You know what's coming don't you? Readers may remember the purchase of an 0 gauge level crossing three years ago. It started a slow ball rolling. Signals, bits of stations, then wagons followed by the odd carriage. But no locomotive. Until this Tuesday! The coupling took place with due ceremony, and we're almost ready to roll. Just need a 100 yard stretch of track. You see, apart from my youngest chaps, there appears to be a growing cache of grandchildren in my family, and the idea is to start services running around Ashley Towers in a similar fashion to those of, err, a long time ago. Trucks with Ribena beakers spilling over them, trucks with Lego cargos. And the inevitable, as everyone watches in fascination as a rose petal drifts gently down onto the track and the whole thing spectacularly derails and crashes into the dustbins. Beware of trains.
* 'Oh my Hornby and my Barlow long ago!' For years I thought this line of poetry was someone remembering his train set. I couldn't figure out 'Barlow' because the only one I knew was my fellow milk monitor at school. Eventually I read the whole thing and it's about cricket: At Lord's by Francis Thompson.
5 comments:
Marvellous. Track in garden in good weather, round the golden syrup tins when wet?

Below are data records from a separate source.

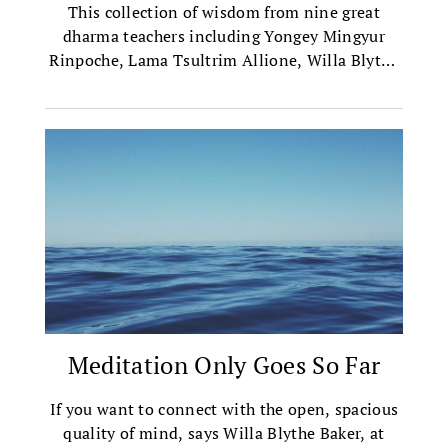
This collection of wisdom from nine great
dharma teachers including Yongey Mingyur
Rinpoche, Lama Tsultrim Allione, Willa Blythe
Baker, and more, will offer you a glance into the
transformative practices of the Tibetan
Buddhist tradition.
Meditation Only Goes So Far
If you want to connect with the open, spacious
quality of mind, says Willa Blythe Baker, at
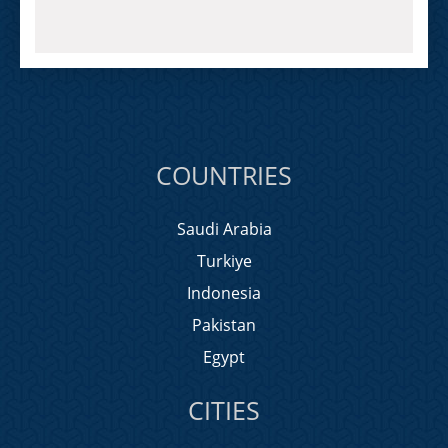
COUNTRIES
Saudi Arabia
Turkiye
Indonesia
Pakistan
Egypt
CITIES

Barlow was the engineer at St Pancras so there IS a railway connection, sort of.
I see your engine has the early logo for nationalised railways which I think is quite assertive. Although what lions have to do with railways I am not sure of.
I am going outside. I may be some time.
Our wonderful '0' gauge clockwork set was donated to friends of my dad who had an enormous '0' gauge layout. This was to make way for a 'more efficient' new 00-H0 electric set - all sounds rather British Railways in miniature doesn't it? I was devastated, and the arrival of the new set piled misery upon misery when I found that its prime mover was a yellow diesel locomotive with black chevrons on the front.
I seem to remember the big Hornby key which had arrows on it to ensure that you wound the loco's engine in the correct direction, ours had a hole drilled in it too so that I could tie it with string to my 'snake' belt - after all you never know when you might be at a chum's house and he had lost his.
The packaging was marvellous wasn't it and rather, as you observed with Meccano sets, grossly over-embroidered with regard to the contents. No matter, once one got down to the joy of unpacking and playing with the railway it rapidly became obvious that a) there was never enough track, trucks or accessories and b) it was tea time/ dinner time/ bath time/ bed time and the whole lot would have to be stowed away again. Happy days!
Thank you all, particularly Jon for his remembrance of times past. That big Hornby key could also be used as a gauge checker, to ensure that the rails were spaced apart to a constant width.
Stephen: Funny, I never queried the use of the lion. But was bemused when it suddenly changed from straddling the wheel to holding it.
The track gauge nicks out of the key I'd completely forgotten. Without you Mr A., this arcane knowledge would be lost forever. Well done!